Does stress hinder conception?
The relationship between mental state and fertility is a complex one.
BY REBECCA A. CLAY
The idea that stress causes infertility is an old one. Couples struggling to conceive hear it all the time: “Just relax!” “Have a glass of wine!” “Take the pressure off by adopting a child, and you’ll get pregnant in no time!”
Today’s researchers, however, believe that psychological factors—while important—are secondary to biological ones. They know that the interaction between factors is complex. And while some studies support the idea that stress-reducing interventions boost pregnancy, the jury is still out.
The impact of stress
A 1993 study by Alice D. Domar, PhD, and co-authors reveals just how distressing infertility can be. The Journal of Psychosomatic Obstetrics and Gynecology (Vol. 14, Suppl., 45–52) article reported that infertile women’s anxiety and depression levels equaled those of women with conditions such as cancer, HIV and chronic pain.
But does infertility cause stress or does stress cause infertility? Answers to that question have shifted over time, says Annette L. Stanton, PhD, a psychiatry professor at the University of California, Los Angeles School of Medicine.
In a 2002 article in the Journal of Consulting and Clinical Psychology(Vol. 70, No. 3, 751–770), Stanton and her co-authors explain that researchers under the sway of psychoanalytic theory once believed that infertility was the result of women’s unconscious conflict. Now researchers have confirmed that biomedical causes account for most fertility problems, with psychological factors playing a much more limited role.
Jacky Boivin, PhD, a senior lecturer at the School of Psychology at Cardiff University in Wales, exemplifies that more nuanced approach. Citing converging evidence from many different areas, Boivin believes stress and fertility are related. But it’s not a simple causal relationship, she emphasizes. Stress can cause individuals to smoke or indulge in other fertility-harming habits, she says, or can cause them to drop out of fertility treatment prematurely. Highly stressed individuals may be ambivalent about having children and therefore avoid sex. And because of variation in people’s responses to stress, a population-wide relationship between stress and infertility doesn’t necessarily mean stress will impair an individual’s fertility.
That complexity—and the difficulty of researching it—makes Boivin reluctant to even say there’s a link between stress and fertility.
“The second you say to women that there’s a connection, they think ‘I’m so stressed at work, I’ve probably shut down my ovaries and will never get pregnant!’” she says. “Stress could disrupt fertility, but it very rarely—if ever—causes people never to conceive.”
While animals shut down reproductive functioning in times of scarce resources and other stresses, Boivin explains, humans have ways of overcoming that adaptive mechanism. After all, she points out, women continue to bear children during wars, famines and other situations far more extreme than anything modern Americans endure.
Psychological interventions
Can treating stress improve pregnancy rates?

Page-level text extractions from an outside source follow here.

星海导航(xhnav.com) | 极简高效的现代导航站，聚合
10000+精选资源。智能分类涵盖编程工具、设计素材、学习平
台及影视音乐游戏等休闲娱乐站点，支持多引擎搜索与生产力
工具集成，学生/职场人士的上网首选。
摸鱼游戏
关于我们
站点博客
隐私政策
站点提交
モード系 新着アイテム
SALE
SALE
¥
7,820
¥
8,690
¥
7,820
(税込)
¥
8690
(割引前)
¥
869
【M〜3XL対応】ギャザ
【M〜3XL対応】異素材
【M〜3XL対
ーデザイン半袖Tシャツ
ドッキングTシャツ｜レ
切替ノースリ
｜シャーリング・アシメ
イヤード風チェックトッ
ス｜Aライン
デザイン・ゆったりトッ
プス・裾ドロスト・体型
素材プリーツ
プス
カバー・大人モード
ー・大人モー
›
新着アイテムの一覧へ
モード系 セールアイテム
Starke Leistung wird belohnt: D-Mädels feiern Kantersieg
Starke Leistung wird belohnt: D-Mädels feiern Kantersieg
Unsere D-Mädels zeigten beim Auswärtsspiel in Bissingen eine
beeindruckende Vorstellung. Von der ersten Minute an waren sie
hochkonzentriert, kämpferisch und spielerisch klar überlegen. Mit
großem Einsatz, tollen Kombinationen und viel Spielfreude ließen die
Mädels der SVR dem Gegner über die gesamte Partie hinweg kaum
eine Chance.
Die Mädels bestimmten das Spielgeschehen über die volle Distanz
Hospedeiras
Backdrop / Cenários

Domar thinks so. In a widely cited 2000 study in Health Psychology(Vol. 19, No. 6, 568–575), Domar and her co-authors randomly assigned 184 nondepressed women to cognitive-behavioral therapy, a support group and a control group. Those in the intervention groups not only saw significant psychological improvement but also had significantly higher pregnancy rates than the control group.

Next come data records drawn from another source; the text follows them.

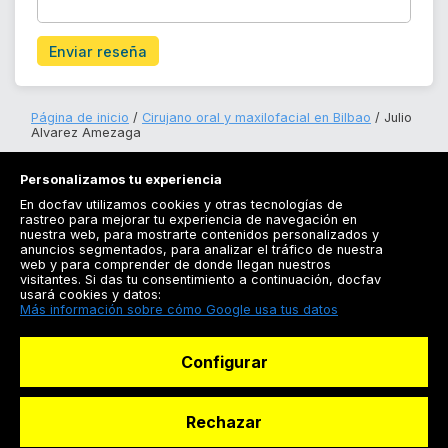
Enviar reseña
Página de inicio
Cirujano oral y maxilofacial en Bilbao
Julio
Alvarez Amezaga
Personalizamos tu experiencia
En docfav utilizamos cookies y otras tecnologías de
rastreo para mejorar tu experiencia de navegación en
nuestra web, para mostrarte contenidos personalizados y
anuncios segmentados, para analizar el tráfico de nuestra
Registrarse
web y para comprender de donde llegan nuestros
visitantes. Si das tu consentimiento a continuación, docfav
Docfav
usará cookies y datos:
Más información sobre cómo Google usa tus datos
Recursos
Configurar
Para doctores
Especialistas
Rechazar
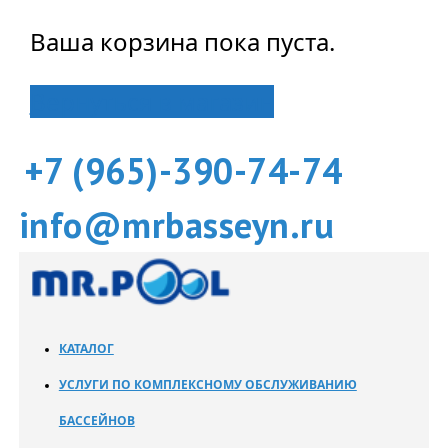
Ваша корзина пока пуста.
Вернуться в магазин
+7 (965)-390-74-74
info@mrbasseyn.ru
КАТАЛОГ
УСЛУГИ ПО КОМПЛЕКСНОМУ ОБСЛУЖИВАНИЮ
БАССЕЙНОВ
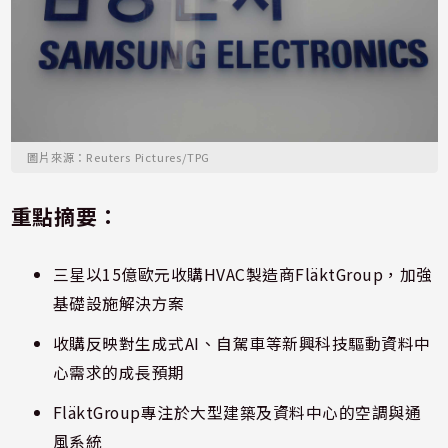
圖片來源：Reuters Pictures/TPG
重點摘要：
三星以15億歐元收購HVAC製造商FläktGroup，加強
基礎設施解決方案
收購反映對生成式AI、自駕車等新興科技驅動資料中
心需求的成長預期
FläktGroup專注於大型建築及資料中心的空調與通
風系統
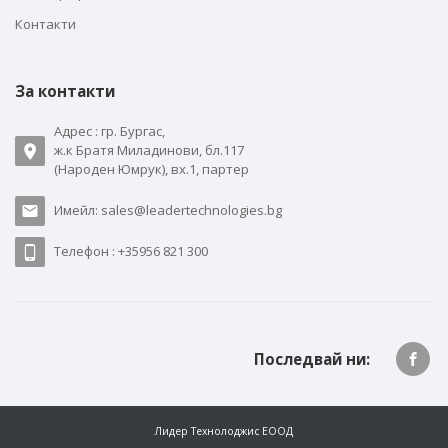
Контакти
За контакти
Адрес : гр. Бургас,
ж.к Братя Миладинови, бл.117
(Народен Юмрук), вх.1, партер
Имейл: sales@leadertechnologies.bg
Телефон : +35956 821 300
Последвай ни:
Лидер Технолоджис ЕООД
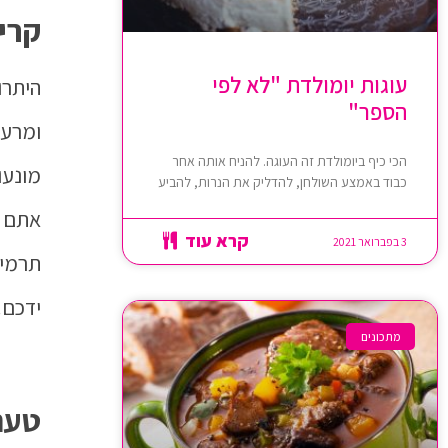
קריר
עוגות יומולדת "לא לפי
היתרו
הספר"
ומרענ
הכי כיף ביומולדת זה העוגה. להניח אותה אחר
מונעו
כבוד באמצע השולחן, להדליק את הנרות, להביע
אתם מ
קרא עוד
3 בפברואר 2021
תרמי 
ידכם.
מתכונים
טעם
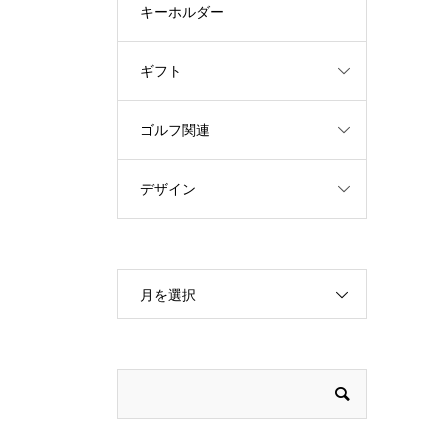
キーホルダー
ギフト
ゴルフ関連
デザイン
月を選択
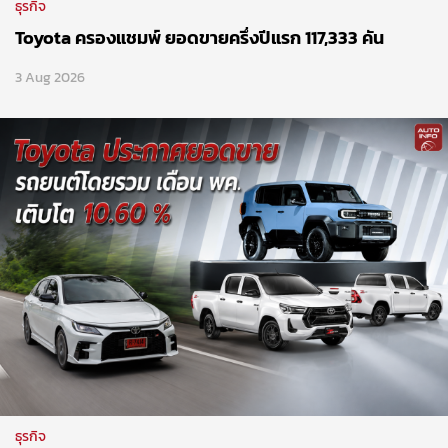
ธุรกิจ
Toyota ครองแชมพ์ ยอดขายครึ่งปีแรก 117,333 คัน
3 Aug 2026
ธุรกิจ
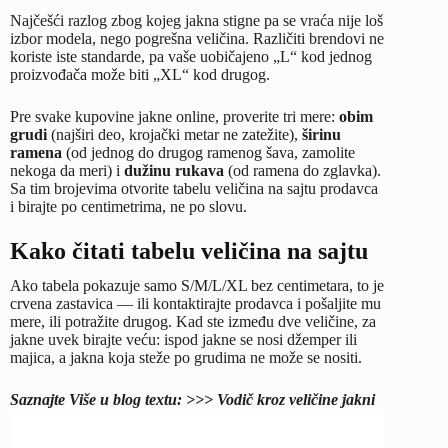
Najčešći razlog zbog kojeg jakna stigne pa se vraća nije loš
izbor modela, nego pogrešna veličina. Različiti brendovi ne
koriste iste standarde, pa vaše uobičajeno „L“ kod jednog
proizvođača može biti „XL“ kod drugog.
Pre svake kupovine jakne online, proverite tri mere:
obim
grudi
(najširi deo, krojački metar ne zatežite),
širinu
ramena
(od jednog do drugog ramenog šava, zamolite
nekoga da meri) i
dužinu rukava
(od ramena do zglavka).
Sa tim brojevima otvorite tabelu veličina na sajtu prodavca
i birajte po centimetrima, ne po slovu.
Kako čitati tabelu veličina na sajtu
Ako tabela pokazuje samo S/M/L/XL bez centimetara, to je
crvena zastavica — ili kontaktirajte prodavca i pošaljite mu
mere, ili potražite drugog. Kad ste između dve veličine, za
jakne uvek birajte veću: ispod jakne se nosi džemper ili
majica, a jakna koja steže po grudima ne može se nositi.
Saznajte Više u blog textu: >>> Vodič kroz veličine jakni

“Both intervention groups had almost triple the take-home baby rate of the control,” says Domar, executive director of the Domar Center for Complementary Health Care in Waltham, Mass., and an assistant professor of obstetrics/gynecology and reproductive biology at Harvard Medical School.

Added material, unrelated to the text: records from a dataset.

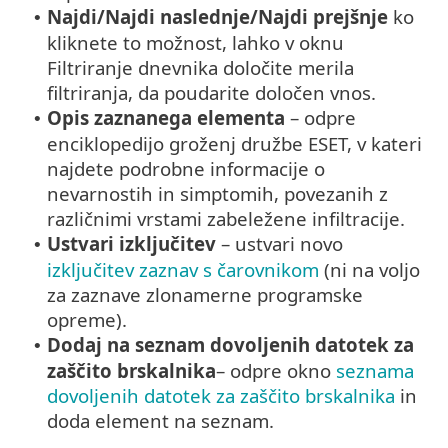
Najdi/Najdi naslednje/Najdi prejšnje
ko
•
kliknete to možnost, lahko v oknu
Filtriranje dnevnika določite merila
filtriranja, da poudarite določen vnos.
Opis zaznanega elementa
– odpre
•
enciklopedijo groženj družbe ESET, v kateri
najdete podrobne informacije o
nevarnostih in simptomih, povezanih z
različnimi vrstami zabeležene infiltracije.
Ustvari izključitev
– ustvari novo
•
izključitev zaznav s čarovnikom
(ni na voljo
za zaznave zlonamerne programske
opreme).
Dodaj na seznam dovoljenih datotek za
•
zaščito brskalnika
– odpre okno
seznama
dovoljenih datotek za zaščito brskalnika
in
doda element na seznam.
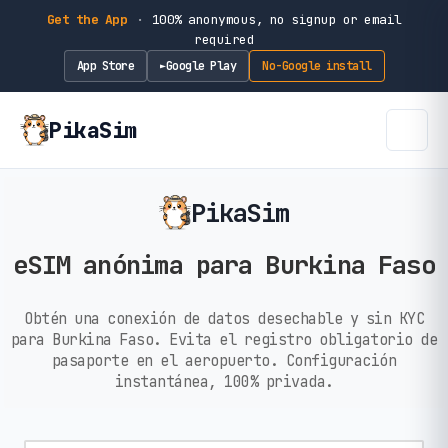
Get the App
·
100% anonymous, no signup or email
required
App Store
Google Play
No-Google install
►
PikaSim
PikaSim
eSIM anónima para Burkina Faso
Obtén una conexión de datos desechable y sin KYC
para Burkina Faso. Evita el registro obligatorio de
pasaporte en el aeropuerto. Configuración
instantánea, 100% privada.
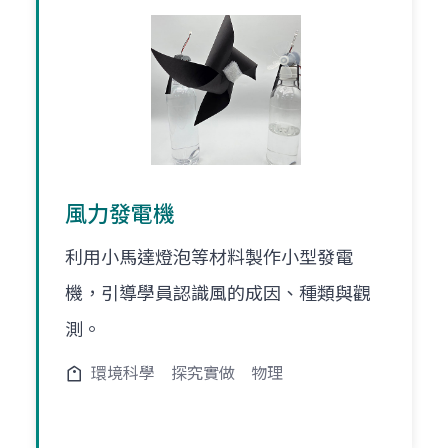
風力發電機
利用小馬達燈泡等材料製作小型發電
機，引導學員認識風的成因、種類與觀
測。
環境科學
探究實做
物理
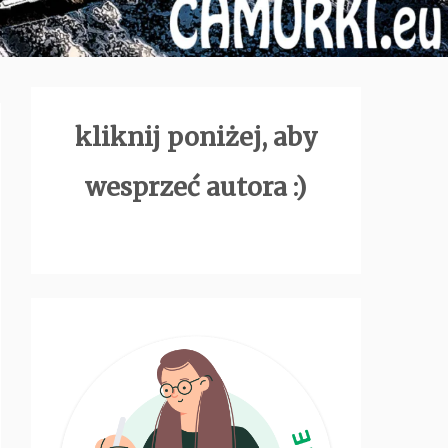
kliknij poniżej, aby
wesprzeć autora :)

However, Domar and her co-authors admit that the study had some methodological problems. For one thing, many of the participants—especially those in the control group—dropped out. Some left the study because they got pregnant, others because they needed more psychological support. These and other limitations make definitive recommendations about psychological treatment impossible, the authors note.
And not all studies are as positive as Domar’s, says Boivin. In a 2003 article in Social Science and Medicine (Vol. 57, No. 12, 2,325–2,341), Boivin reviewed the literature on psychosocial interventions for infertile patients. When it came to improving pregnancy rates, the results were mixed. Only eight of the 25 studies she analyzed examined interventions’ effects on pregnancy rates, with three showing a positive effect and five showing no effect.
What the analysis did show was that interventions—especially group interventions emphasizing education about infertility and relaxation or coping training—reduced patients’ anxiety, depression and so-called infertility-specific stress. Future studies could evaluate yoga, meditation and other such ways of achieving relaxation, adds Boivin, because what works best may vary from woman to woman.
“If people are thinking of using some kind of intervention—and you can go on the Internet and find a million things claiming they’ll get you pregnant—they should be motivated to use them to improve their quality of life rather than to increase their pregnancy rates,” says Boivin. “That’s where, chances are, it’s going to work.”
Rebecca A. Clay is a writer in Washington, D.C.